Ora, enquanto a violência e o narcotráfico se perdem na cascata do “problema social”, da “má distribuição de renda”, das “desigualdades” — observem que são chaves e chavões do discurso de esquerda —, tudo parece bom e sem solução. E tome passeata com bata branca contra a violência. Quando se evidencia a conivência da classe média bem-pensante com o crime — se você enfia o nariz numa carreira de pó, é aliado objetivo do narcotráfico —, aí o mundo vem abaixo. Dia desses, li um troço em que o sujeito indagava: não fosse a venda de droga, que outra forma de crime eles praticariam? Respondo assim: primeiro os bacanas param de cheirar, depois eu respondo. Ou serei forçado a concluir que estão querendo se atribuir uma função social quando enrolam um cigarro de maconha ou consomem cocaína. Qual é?
Também se ataca o que seria a apologia da violência. Vou ver. Até onde sei, o capitão Nascimento não é exatamente o rapaz que escolheríamos para genro — ou as moças para namorado. Parece-me que há é um temor subjacente em certos espectadores de reconhecer na brutalidade uma forma eficaz de atuação. Como a canalhice política vem completa, o filme está sendo classificado como “de direita”. Que mimo! E qual seria a versão da esquerda? Ela tem autoridade moral e histórica para falar em não-violência?

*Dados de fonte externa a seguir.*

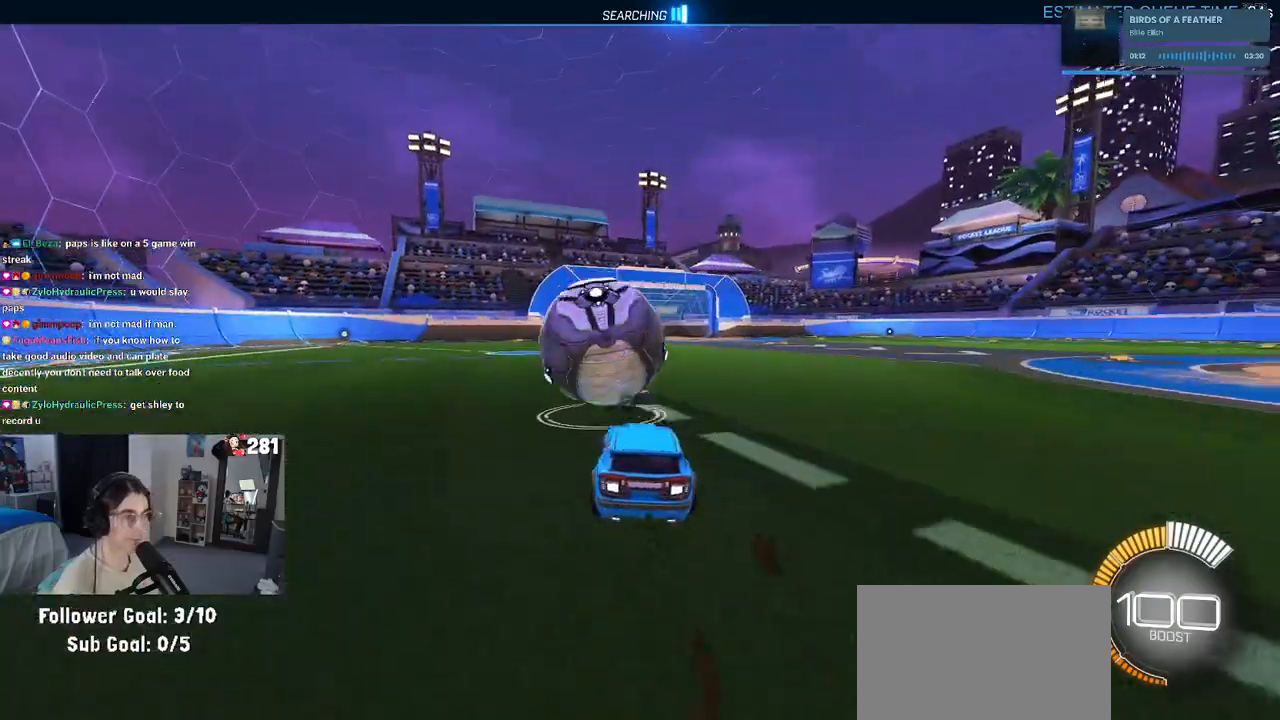
{"buttons": [], "left_stick": "right", "right_stick": "center", "events": [[17, "CROSS", "down"], [67, "left_stick", "down"], [117, "left_stick", "down-right"], [167, "CROSS", "up"], [200, "CROSS", "down"], [367, "CROSS", "up"], [467, "left_stick", "right"]]}
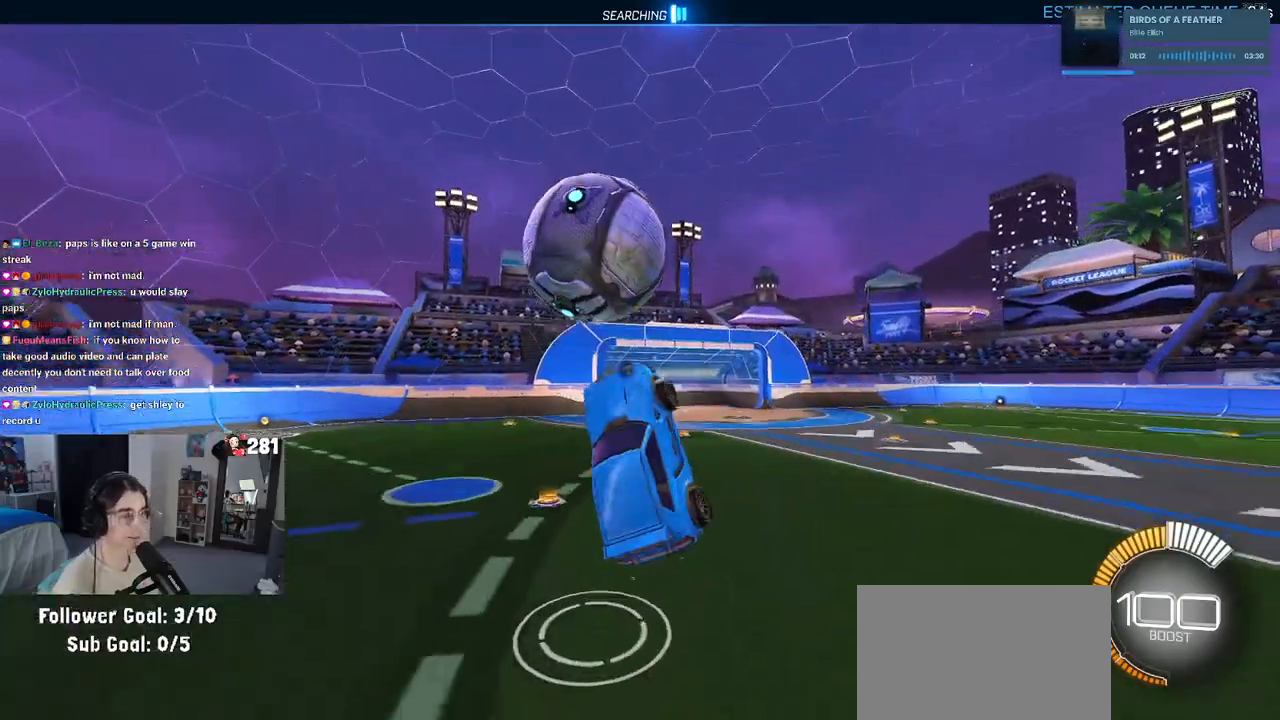
{"buttons": [], "left_stick": "left", "right_stick": "center", "events": [[17, "left_stick", "up-right"], [117, "left_stick", "up"], [267, "left_stick", "up-left"], [433, "left_stick", "left"]]}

O filme de Padilha assusta, parece, porque retirou da equação a explicação fácil e errada de que tudo é “problema social”. Não é. Ademais, contam-me — e Teixeira referenda —, trata-se da visão do policial, não de uma proposta universal. E verdade universal, com a modéstia de sempre, é coisa da esquerda.
A patrulha corre solta. Pressionados, atores e diretor começam a falar o que dá na telha. Wagner Moura defendeu a descriminação das drogas. Leitores me dizem que Padilha foi ao programa de Jô Soares e fez o mesmo, com o endosso do humorista. Trata-se, obviamente, de uma tontice. A questão importante: o mundo faria a mesma coisa, ou o Brasil seria uma ilha para a produção, a venda e o consumo? Tenta-se, a todo custo, arrancar das pessoas envolvidas com o filme alguma declaração que, uma vez mais, referende o ponto de vista dos que seqüestraram o Brasil com suas políticas compassivas e nos sufocam com sua baba amorosa. Em meio a balas perdidas e mortos.
Não vi Tropa de Elite. Mas estou vendo o pelotão de fuzilamento.